- [Tugas A]:
Ulangi semua baris pada entri berbahasa Portugis di bawah ini, tanpa perubahan sedikit pun.

── Kutipan Pilihan ──

Kala itu, pasukan Romawi sedang menjelajahi seluruh Mesir Hilir tanpa menemui perlawanan. Kendati begitu mereka tidak membiarkan orang-orang Mesir hidup damai. Kebalikannya, segala yang ada pada mereka dirampas paksa dan mereka diperlakukan dengan penghinaan yang sangat keji.
Dalam pada itu Amr bin Ash sedang mengatur pasukan dan persiapan perangnya di Babilon. Setelah diketahuinya bahwa pasukan Romawi sudah mendekati Naqyus ia keluar dan sudah siap hendak menghadang mereka. Ia memimpin 15.000 orang dengan kepercayaan bahwa jika mereka tak dapat mengalahkan pasukan Romawi mereka akan terpukul mundur kembali ke Semenanjung Arab dengan membawa malu yang tercoreng di kening karena lari.
Kedua pasukan pun bertemu di bawah tembok-tembok benteng Naqyus di tepi sungai. Setiap prajurit dari kedua pihak – Romawi dan Muslimin – sudah tidak ragu bahwa medan hari ini adalah sangat menentukan. Siapa pun dari kedua kubu itu yang menang berarti yang akan menguasai Mesir dengan segala kemakmuran dan kekayaannya.
Oleh karena itulah pertempuran itu berjalan sengit luar biasa, kedua pihak sudah bertempur mati-matian, kalah menang silih berganti. Melihat sengitnya pertempuran yang sudah begitu memuncak, Amr bin Ash terjun ke tengah-tengah barisan itu; kuda dikendalikannya dan dengan pedang di tangannya ia membabati setiap kepala prajurit Romawi yang dijumpainya.

───
── Kutipan Data ──

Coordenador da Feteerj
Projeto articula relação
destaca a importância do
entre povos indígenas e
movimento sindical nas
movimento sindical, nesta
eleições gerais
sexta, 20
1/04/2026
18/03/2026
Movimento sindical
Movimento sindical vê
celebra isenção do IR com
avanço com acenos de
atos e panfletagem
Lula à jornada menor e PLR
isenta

───

- [Tugas B]:
Tuliskan kembali seluruh kutipan tentang pertempuran di Naqyus di atas, sama persis dengan aslinya.

- [Jawaban Tertulis A]:
Coordenador da Feteerj
Projeto articula relação
destaca a importância do
entre povos indígenas e
movimento sindical nas
movimento sindical, nesta
eleições gerais
sexta, 20
1/04/2026
18/03/2026
Movimento sindical
Movimento sindical vê
celebra isenção do IR com
avanço com acenos de
atos e panfletagem
Lula à jornada menor e PLR
isenta

- [Jawaban Tertulis B]:
Kala itu, pasukan Romawi sedang menjelajahi seluruh Mesir Hilir tanpa menemui perlawanan. Kendati begitu mereka tidak membiarkan orang-orang Mesir hidup damai. Kebalikannya, segala yang ada pada mereka dirampas paksa dan mereka diperlakukan dengan penghinaan yang sangat keji.
Dalam pada itu Amr bin Ash sedang mengatur pasukan dan persiapan perangnya di Babilon. Setelah diketahuinya bahwa pasukan Romawi sudah mendekati Naqyus ia keluar dan sudah siap hendak menghadang mereka. Ia memimpin 15.000 orang dengan kepercayaan bahwa jika mereka tak dapat mengalahkan pasukan Romawi mereka akan terpukul mundur kembali ke Semenanjung Arab dengan membawa malu yang tercoreng di kening karena lari.
Kedua pasukan pun bertemu di bawah tembok-tembok benteng Naqyus di tepi sungai. Setiap prajurit dari kedua pihak – Romawi dan Muslimin – sudah tidak ragu bahwa medan hari ini adalah sangat menentukan. Siapa pun dari kedua kubu itu yang menang berarti yang akan menguasai Mesir dengan segala kemakmuran dan kekayaannya.
Oleh karena itulah pertempuran itu berjalan sengit luar biasa, kedua pihak sudah bertempur mati-matian, kalah menang silih berganti. Melihat sengitnya pertempuran yang sudah begitu memuncak, Amr bin Ash terjun ke tengah-tengah barisan itu; kuda dikendalikannya dan dengan pedang di tangannya ia membabati setiap kepala prajurit Romawi yang dijumpainya.